冬忍再次踏出办公室时,脚步前所未有的轻盈,宛若踩在柔顺的羽缎,有种重新在大山中奔跑的快意。
她想,即便“keep moving”没被记上生词本,自己估计也不可能忘记。
新学校的生活紧张而充实。
冬忍不用再垦地播种、晾晒野菜,更不用耗费漫长的时间步行上学,但她依然忙得像陀螺。不同的是,过去的生活如鞭,将她抽得无力停下,现在的生活如风,把她吹得飞舞、旋转。
她每天准点到英语办公室报到,偶尔是午休时,偶尔是放学后,跟随崔老师学一两节课。除了英语外,她还要学不少副科内容,音乐课上的五线谱,科学课上的实验步骤,信息技术课上的电脑使用,比老家的小学丰富太多。
同样是忙碌,同样是生命的转动,但体感上截然不同。
如此繁忙的学习生活,将冬忍的精力彻底耗空,甚至无暇敏感或自我怀疑。
有时候,她发现自己跟另一名转学生有所不同。比如,对方有一套完整教材和实验器材,但她的课本却是老师们拼凑出来,有几门课程的书还得单独去买。
课上,齐浩柏和冬忍是同桌,见她桌上没有书籍。他犹豫两秒,主动提议道:“我们一起看吧。”
冬忍也不推脱,直接挪了椅子,坐到他的旁边,浏览书上内容。
如果换作以前,冬忍难免思考,是不是自己的入学成绩不及齐浩柏,老师们才会将那一套教材给了对方?还是由于她来自外省农村,而齐浩柏是北京本地人?

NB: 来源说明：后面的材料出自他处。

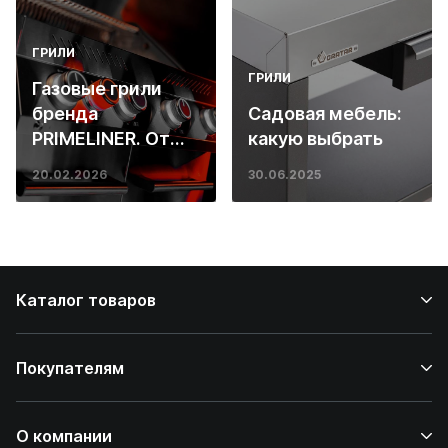
ГРИЛИ
ГРИЛИ
Газовые грили
бренда
Садовая мебель:
PRIMELINER. От
какую выбрать
основ инженерии
20.02.2026
30.06.2025
до ресторанных
стейков у вас
дома
Каталог товаров
Покупателям
О компании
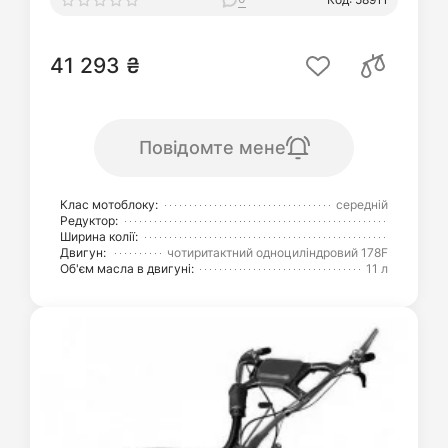
41 293 ₴
Повідомте мене
Клас мотоблоку:
середній
Редуктор:
Ширина колії:
Двигун:
чотиритактний одноциліндровий 178F
Об'єм масла в двигуні:
11 л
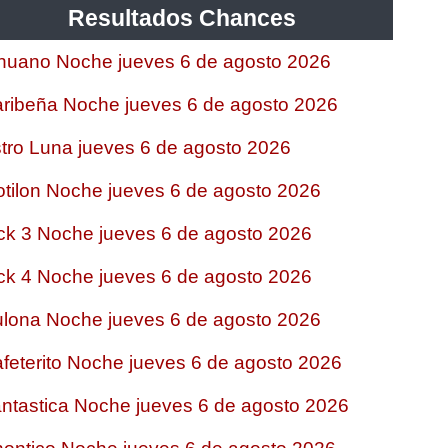
Resultados Chances
nuano Noche jueves 6 de agosto 2026
ribeña Noche jueves 6 de agosto 2026
tro Luna jueves 6 de agosto 2026
tilon Noche jueves 6 de agosto 2026
ck 3 Noche jueves 6 de agosto 2026
ck 4 Noche jueves 6 de agosto 2026
lona Noche jueves 6 de agosto 2026
feterito Noche jueves 6 de agosto 2026
ntastica Noche jueves 6 de agosto 2026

但她如今没闲心思索这些,更不想用满腔晦涩情绪,浇灌“公平或不公”的答案。没拿到课本是不公么?没出生在北京是不公么?那出生大山却没法离开是不公么?
至少,她已经离开了山里,遇到很多很好的人,何必再苛求命运的绝对公正。
现下,她只想“Keep moving”,继续前进,没时间想更多。
冬忍甚至觉得,没教材也挺好。
她可以打着借书的名义,没事到隔壁班找陈释骢,一来一去就闲聊几句。
更重要的是,楚有情周末会带她去买书。
2004年,北京的线下图书文化盛行,如诞生于1990年的北京书市,距今已有十几年历史。大街小巷都是书店,新学期伊始,店内总挤满采购教辅的家长。

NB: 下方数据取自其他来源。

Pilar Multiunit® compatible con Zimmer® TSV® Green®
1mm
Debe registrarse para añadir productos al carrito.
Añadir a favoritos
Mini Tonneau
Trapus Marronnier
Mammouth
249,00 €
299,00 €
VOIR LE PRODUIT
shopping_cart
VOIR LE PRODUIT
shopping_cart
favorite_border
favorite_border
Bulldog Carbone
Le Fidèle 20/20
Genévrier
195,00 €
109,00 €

楚有情每周领着冬忍去书店,由于部分新课本刚问世,许多店里还没有铺货。她们无法一次性购置齐全,没准要拜访对应的出版社,难免就得多跑几趟。
好在两人都不觉枯燥和麻烦,每当她们在教辅区游荡完,楚有情还会带冬忍去其他区域。她时常寻寻觅觅很久,掠过高大密集的书架,取下杂志或出版书,指出自己的投稿,神色难免小骄傲。
冬忍也不厌倦女人的行为,总是耐心地陪对方寻找。
她们逛完图书大厦或新华书店,还会在寒冷街头买冰糖葫芦。女人喜欢吃最贵的冰糖草莓,女孩则沉迷软糯的山药豆。
每一本购入的崭新教材,都代表一趟书店之行,只属于她们的周末时光。
在此之前,冬忍对楚有情一无所知,只清楚“作家”或“自由撰稿人”的称呼,却不明白对方具体的工作和生活。
生父从不主动向女孩描绘女人的一切。
冬忍也不屑于他的说明,反而视其对神祇的玷污。
即便是楚无悔,谈及妹妹的职业,语调也会颇戏谑:“作家作家,就是天天坐在家里,却从不做家务的人。”

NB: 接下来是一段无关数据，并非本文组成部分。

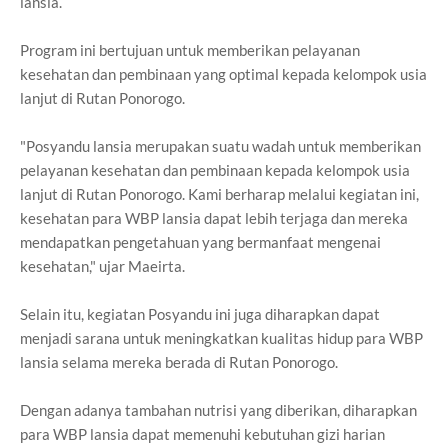
lansia.
Program ini bertujuan untuk memberikan pelayanan
kesehatan dan pembinaan yang optimal kepada kelompok usia
lanjut di Rutan Ponorogo.
"Posyandu lansia merupakan suatu wadah untuk memberikan
pelayanan kesehatan dan pembinaan kepada kelompok usia
lanjut di Rutan Ponorogo. Kami berharap melalui kegiatan ini,
kesehatan para WBP lansia dapat lebih terjaga dan mereka
mendapatkan pengetahuan yang bermanfaat mengenai
kesehatan," ujar Maeirta.
Selain itu, kegiatan Posyandu ini juga diharapkan dapat
menjadi sarana untuk meningkatkan kualitas hidup para WBP
lansia selama mereka berada di Rutan Ponorogo.
Dengan adanya tambahan nutrisi yang diberikan, diharapkan
para WBP lansia dapat memenuhi kebutuhan gizi harian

因此,冬忍长久以来看女人,如隔迷离朦胧的纱,影影绰绰,不甚明晰。
但现在她能默默记住楚有情的作品封面,回家到书架上搜寻样书,偷偷阅读对方曾经的文字,借此窥探女人的过往和灵魂。
她甚至觉得,她比储阳更了解女人,至少他肯定不懂女人名字的渊源。
首都机场的路上,楚有情曾引经据典,闲聊过冬忍的名字。
她热衷探究姓名的深意,对自己的名字也不例外,自然将其写进了书里。
有情众生,指具有情感和意识的生命体,能体验喜怒哀乐,追求生存和幸福。
具备这些特质,就拥有成佛潜力。
因此,梵语的“菩萨”翻译后就是“觉有情”。
其意思是,“让一切有情觉悟”或者“有情中的觉悟者”。
书中,楚有情自诩地地道道的无神论者,但她觉得“有情”的概念相当有趣。
冬忍至今记得女人对自身名字的描绘。
尽管她年纪尚幼,还不能理解意思,但不妨碍她品味文字的美。
不信神佛,但信众生。
但见众生,如见有情。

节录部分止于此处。